Researchers from Nanyang Technological University, Singapore (NTU Singapore) have successfully compromised several artificial intelligence (AI) chatbots, including ChatGPT, Google Bard, and Microsoft Bing Chat, leading to a phenomenon known as jailbreaking. This term refers to the act of exploiting vulnerabilities in a system’s software to make it perform actions that developers intentionally restricted.
By training a large language model (LLM) on a database of previously successful chatbot hacks, the researchers developed an LLM chatbot capable of automatically generating prompts to jailbreak other chatbots. LLMs serve as the intelligence behind AI chatbots, enabling them to process human inputs and generate human-like text. This includes tasks such as planning a trip, telling stories, and even creating computer code. Now, jailbreaking can be added to their list of capabilities.
The implications of this research are significant for companies and businesses that rely on LLM chatbots. By exposing vulnerabilities and limitations, the researchers’ findings can help strengthen these chatbots against potential hackers.
To prove the efficacy of their technique, the researchers conducted a series of tests, which involved successfully jailbreaking LLMs and promptly reporting the issues to the respective service providers.
Professor Liu Yang, who led the study at NTU’s School of Computer Science and Engineering, explained the significance of the research. He stated, The developers of such AI services have guardrails in place to prevent AI from generating violent, unethical, or criminal content. But AI can be outwitted, and now we have used AI against its own kind to ‘jailbreak’ LLMs into producing such content.
The researchers named their two-fold jailbreaking method Masterkey. Firstly, they reverse-engineered how LLMs detect and defend against malicious queries, allowing them to develop prompts that bypass these defenses. The researchers also trained an LLM to automate the generation of jailbreak prompts, even after developers patch their systems.
The researchers’ paper has been accepted for presentation at the Network and Distributed System Security Symposium, a renowned security forum, in San Diego in February 2024.

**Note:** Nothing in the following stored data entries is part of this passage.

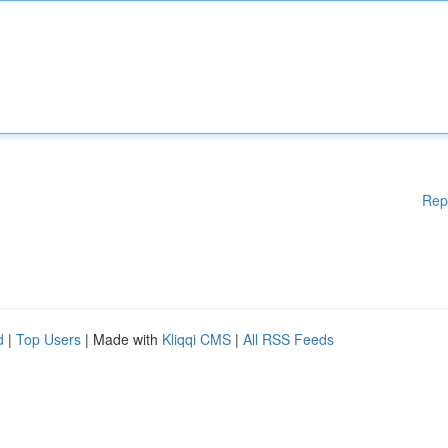
Rep
d
|
Top Users
| Made with
Kliqqi CMS
|
All RSS Feeds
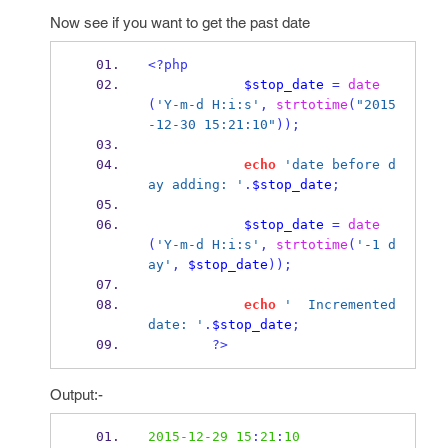
Now see if you want to get the past date
<?php
$stop_date
=
date
(
'Y-m-d H:i:s'
,
strtotime
(
"2015
-12-30 15:21:10"
));
echo
'date before d
ay adding: '
.
$stop_date
;
$stop_date
=
date
(
'Y-m-d H:i:s'
,
strtotime
(
'-1 d
ay'
,
$stop_date
));
echo
'  Incremented 
date: '
.
$stop_date
;
?>
Output:-
2015-12-29
15
:
21
:
10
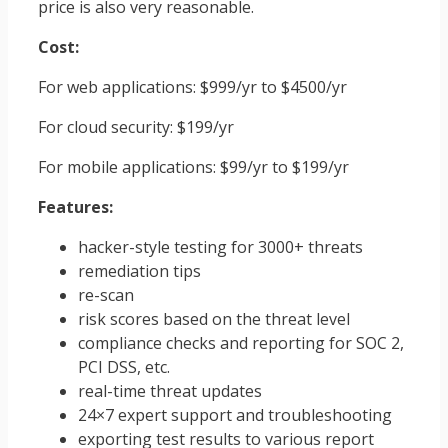
price is also very reasonable.
Cost:
For web applications: $999/yr to $4500/yr
For cloud security: $199/yr
For mobile applications: $99/yr to $199/yr
Features:
hacker-style testing for 3000+ threats
remediation tips
re-scan
risk scores based on the threat level
compliance checks and reporting for SOC 2,
PCI DSS, etc.
real-time threat updates
24×7 expert support and troubleshooting
exporting test results to various report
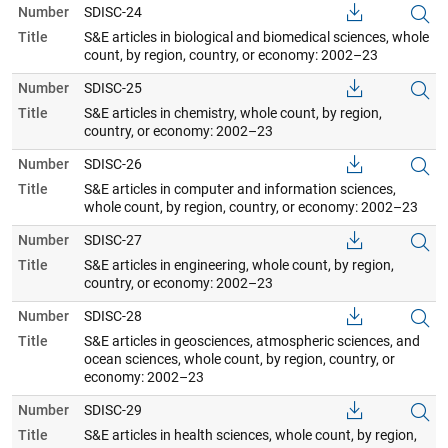
Number
SDISC-24
Title
S&E articles in biological and biomedical sciences, whole
count, by region, country, or economy: 2002–23
Number
SDISC-25
Title
S&E articles in chemistry, whole count, by region,
country, or economy: 2002–23
Number
SDISC-26
Title
S&E articles in computer and information sciences,
whole count, by region, country, or economy: 2002–23
Number
SDISC-27
Title
S&E articles in engineering, whole count, by region,
country, or economy: 2002–23
Number
SDISC-28
Title
S&E articles in geosciences, atmospheric sciences, and
ocean sciences, whole count, by region, country, or
economy: 2002–23
Number
SDISC-29
Title
S&E articles in health sciences, whole count, by region,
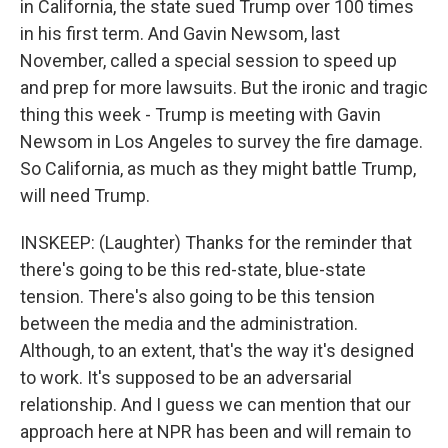
in California, the state sued Trump over 100 times
in his first term. And Gavin Newsom, last
November, called a special session to speed up
and prep for more lawsuits. But the ironic and tragic
thing this week - Trump is meeting with Gavin
Newsom in Los Angeles to survey the fire damage.
So California, as much as they might battle Trump,
will need Trump.
INSKEEP: (Laughter) Thanks for the reminder that
there's going to be this red-state, blue-state
tension. There's also going to be this tension
between the media and the administration.
Although, to an extent, that's the way it's designed
to work. It's supposed to be an adversarial
relationship. And I guess we can mention that our
approach here at NPR has been and will remain to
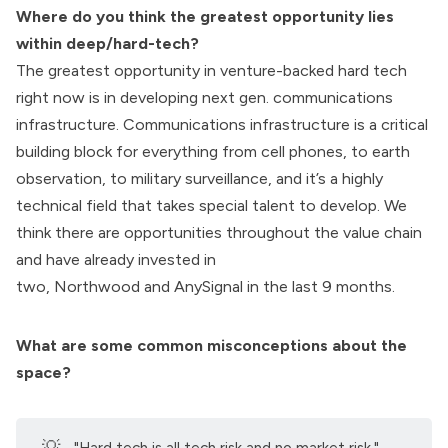
Where do you think the greatest opportunity lies
within deep/hard-tech?
The greatest opportunity in venture-backed hard tech
right now is in developing
next gen. communications
infrastructure.
Communications infrastructure is a critical
building block for everything from cell phones, to earth
observation, to military surveillance, and it’s a highly
technical field that takes special talent to develop. We
think there are opportunities throughout the value chain
and have already invested in
two,
Northwood
and
AnySignal
in the last 9 months.
What are some common misconceptions about the
space?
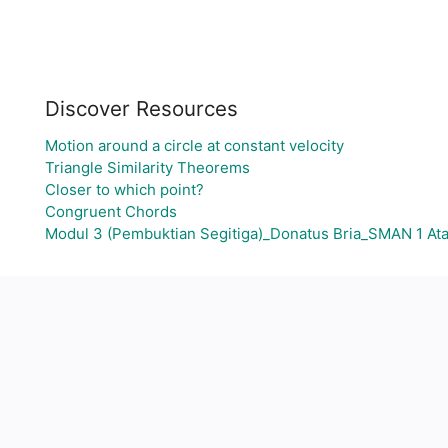
Discover Resources
Motion around a circle at constant velocity
Triangle Similarity Theorems
Closer to which point?
Congruent Chords
Modul 3 (Pembuktian Segitiga)_Donatus Bria_SMAN 1 A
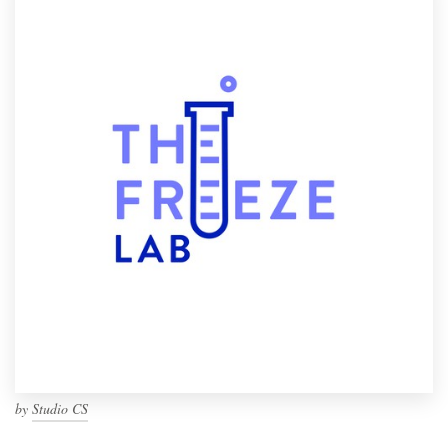
by
Studio CS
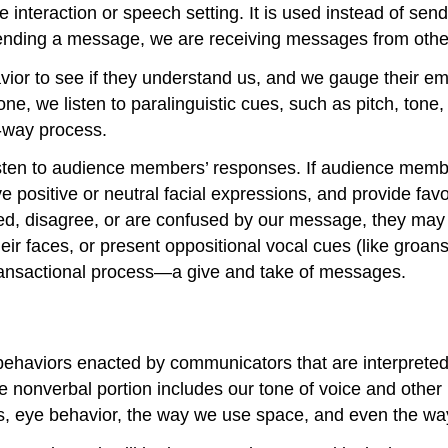
e interaction or speech setting. It is used instead of s
sending a message, we are receiving messages from othe
or to see if they understand us, and we gauge their emo
 we listen to paralinguistic cues, such as pitch, tone, vol
-way process.
isten to audience members’ responses. If audience memb
e positive or neutral facial expressions, and provide favo
d, disagree, or are confused by our message, they may b
 faces, or present oppositional vocal cues (like groans, 
transactional process—a give and take of messages.
ehaviors enacted by communicators that are interpreted 
he nonverbal portion includes our tone of voice and oth
 eye behavior, the way we use space, and even the way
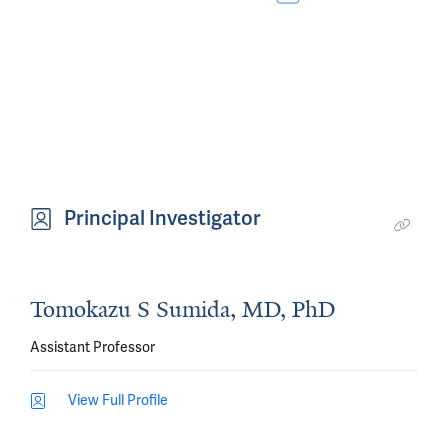
Principal Investigator
Tomokazu S Sumida, MD, PhD
Assistant Professor
View Full Profile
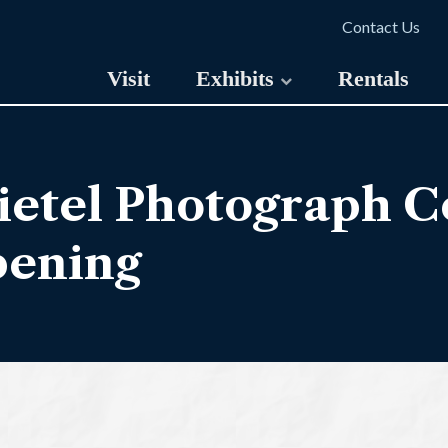
Contact Us
Visit
Exhibits
Rentals
etel Photograph Co
pening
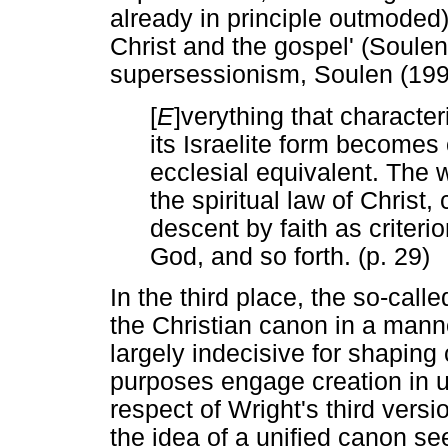
already in principle outmoded) 
Christ and the gospel' (Soulen
supersessionism, Soulen (199
[
E
]verything that characte
its Israelite form becomes 
ecclesial equivalent. The 
the spiritual law of Christ
descent by faith as criter
God, and so forth. (p. 29)
In the third place, the so-calle
the Christian canon in a mann
largely indecisive for shapin
purposes engage creation in u
respect of Wright's third vers
the idea of a unified canon se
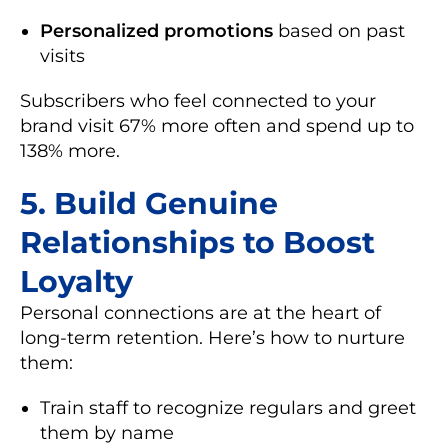
Personalized promotions
based on past
visits
Subscribers who feel connected to your
brand visit 67% more often and spend up to
138% more.
5. Build Genuine
Relationships to Boost
Loyalty
Personal connections are at the heart of
long-term retention. Here’s how to nurture
them:
Train staff to recognize regulars and greet
them by name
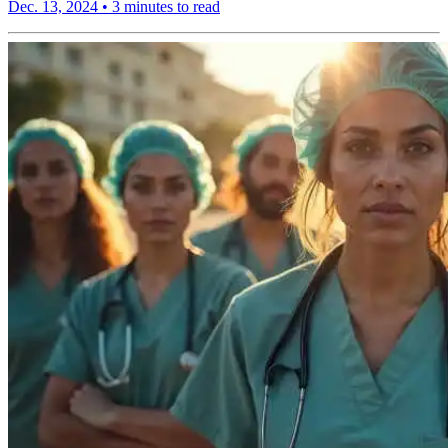
Dec. 13, 2024
•
3 minutes to read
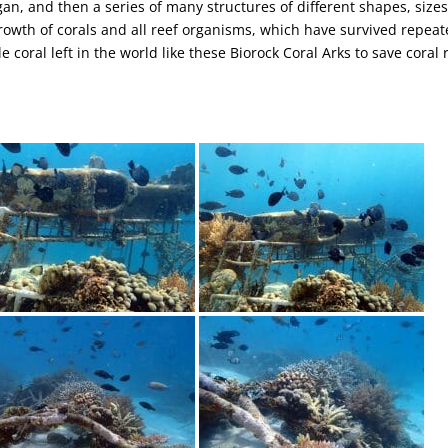
ngan, and then a series of many structures of different shapes, sizes
rowth of corals and all reef organisms, which have survived repea
le coral left in the world like these Biorock Coral Arks to save coral 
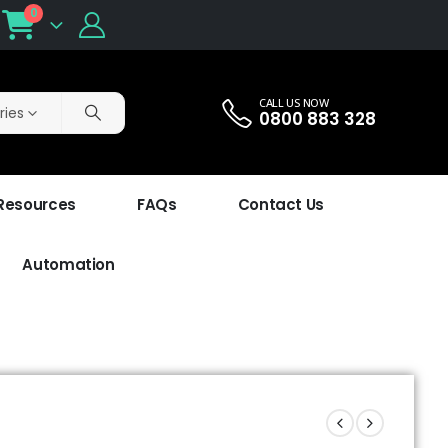
0
CALL US NOW
ries
0800 883 328
 Resources
FAQs
Contact Us
Automation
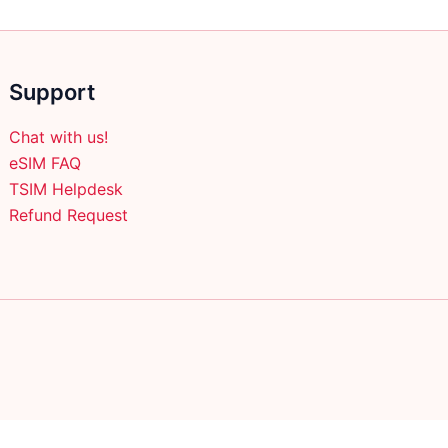
Support
Chat with us!
eSIM FAQ
TSIM Helpdesk
Refund Request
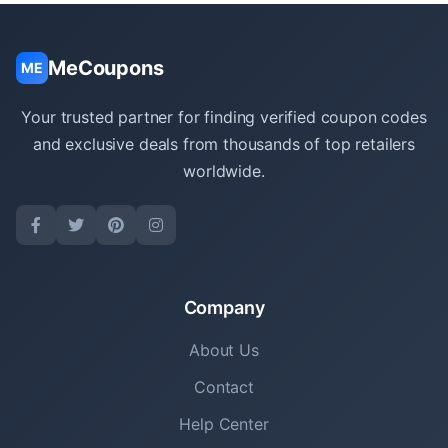
MeCoupons
ME
Your trusted partner for finding verified coupon codes
and exclusive deals from thousands of top retailers
worldwide.
Company
About Us
Contact
Help Center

AI chatbots receive prompts from human users, and developers establish guidelines to prevent the generation of unethical or illegal content. However, the researchers discovered ways to engineer prompts that evade ethical guidelines by using techniques like creating a persona that provides prompts in a manner undetectable by keyword censors.
The researchers were able to infer the inner workings and defenses of LLMs by manually entering these prompts and observing the response times. Subsequently, they reverse-engineered the hidden defense mechanisms of the LLMs. This allowed them to create a dataset of prompts that successfully jailbroke the chatbots.
The Masterkey method developed by the researchers proved to be three times more effective than existing methods. Additionally, it can continuously generate new and improved prompts, learning from past successes and failures.
The researchers emphasize that their technique can assist developers in strengthening the security of their LLM chatbots. They highlight the need for comprehensive automated approaches to generating jailbreak prompts that cover a wide range of possible misuse scenarios.
As LLMs continue to evolve, manual testing becomes both labor-intensive and inadequate. The researchers believe that approaches like Masterkey can address this challenge and provide comprehensive coverage of potential vulnerabilities.
This research serves as a reminder that despite their benefits, AI chatbots are vulnerable to jailbreak attacks. The ongoing back-and-forth between hackers and developers necessitates constant vigilance and proactive measures to ensure the integrity and security of AI systems.
In conclusion, the NTU researchers have demonstrated the ability to jailbreak AI chatbots by training an LLM to generate prompts that exploit vulnerabilities. The implications of this research can help companies enhance the security of their chatbot systems. However, it also highlights the need for continuous efforts to stay one step ahead of potential hackers in the evolving landscape of AI technology.